The JSON-LD Course object still hardcodes inLanguage: "zh-TW" even when rendering an /en/... page, while url is now language-specific. This produces inconsistent structured data for English pages. Consider deriving inLanguage (and possibly the primary name) from the lang prop so the schema matches the page language.

Copilot · 2026-04-27T09:34:15Z

+          <meta name="robots" content="noindex, nofollow" />
+          <meta name="googlebot" content="noindex, nofollow" />


In the missing-course/error state, the component sets noindex, nofollow but doesn’t set a canonical URL. Since the rest of the app (e.g. TitleUpdater) will still emit a canonical pointing at the missing /courses/:id URL, crawlers that hit the client-rendered version can see conflicting signals compared to the Worker (which canonicalizes to /courses). Consider explicitly setting a canonical in this error Helmet (and aligning nofollow vs follow with the Worker directive) to keep behavior consistent.

Problems to work on -
a. Answer these questions from the code review comments:
(i) What value does the JSON-LD Course object hardcode for inLanguage?
(ii) Which two meta tags are added, and what content do they carry?
(iii) To which path does the Worker canonicalize?
b. What are all the URL paths or path patterns that the code review comments mention?
c. Can you rewrite the paragraph of the code review comments that begins "In the missing-course/error state" as a short bulleted list that keeps its main facts?
The material that comes next is from a different source than the code review comments.

Input data -
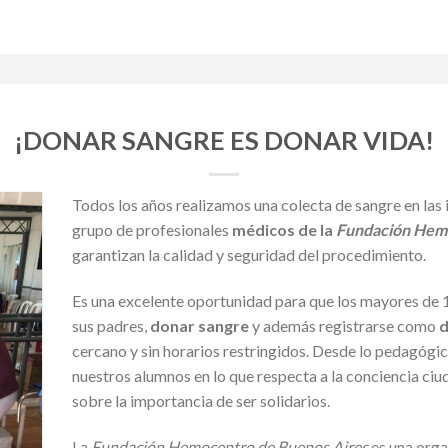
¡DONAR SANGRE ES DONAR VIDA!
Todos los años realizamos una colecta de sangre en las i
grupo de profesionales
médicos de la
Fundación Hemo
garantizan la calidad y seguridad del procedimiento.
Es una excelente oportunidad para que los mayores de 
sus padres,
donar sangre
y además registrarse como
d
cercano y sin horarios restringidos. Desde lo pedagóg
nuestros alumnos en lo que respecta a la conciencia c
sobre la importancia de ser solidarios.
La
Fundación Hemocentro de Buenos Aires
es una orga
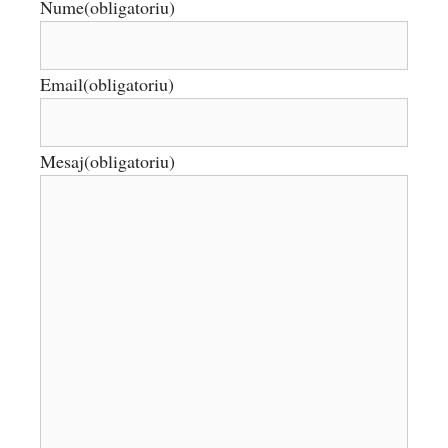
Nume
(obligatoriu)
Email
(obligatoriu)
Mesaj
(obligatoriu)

==

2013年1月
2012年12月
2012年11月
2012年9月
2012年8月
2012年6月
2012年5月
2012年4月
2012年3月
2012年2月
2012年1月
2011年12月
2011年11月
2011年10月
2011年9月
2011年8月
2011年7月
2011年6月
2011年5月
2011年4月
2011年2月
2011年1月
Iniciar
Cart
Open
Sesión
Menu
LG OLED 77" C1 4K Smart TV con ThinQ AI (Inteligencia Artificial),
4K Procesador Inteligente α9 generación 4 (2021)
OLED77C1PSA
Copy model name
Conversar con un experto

...

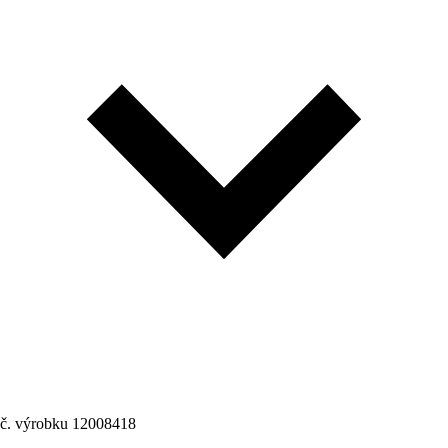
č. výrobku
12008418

Written responses -
a.
(i) "zh-TW"
(ii) The robots and googlebot meta tags, both with content "noindex, nofollow"
(iii) /courses

b.
- /en/...
- /courses/:id
- /courses

c.
- In the missing-course/error state, the component sets noindex, nofollow but no canonical URL.
- Other parts of the app, such as TitleUpdater, still emit a canonical pointing at the missing /courses/:id URL.
- Crawlers that hit the client-rendered version may get signals that conflict with the Worker, which canonicalizes to /courses.
- Suggested fix: set a canonical explicitly in the error Helmet, and align nofollow vs follow with the Worker directive so behavior stays consistent.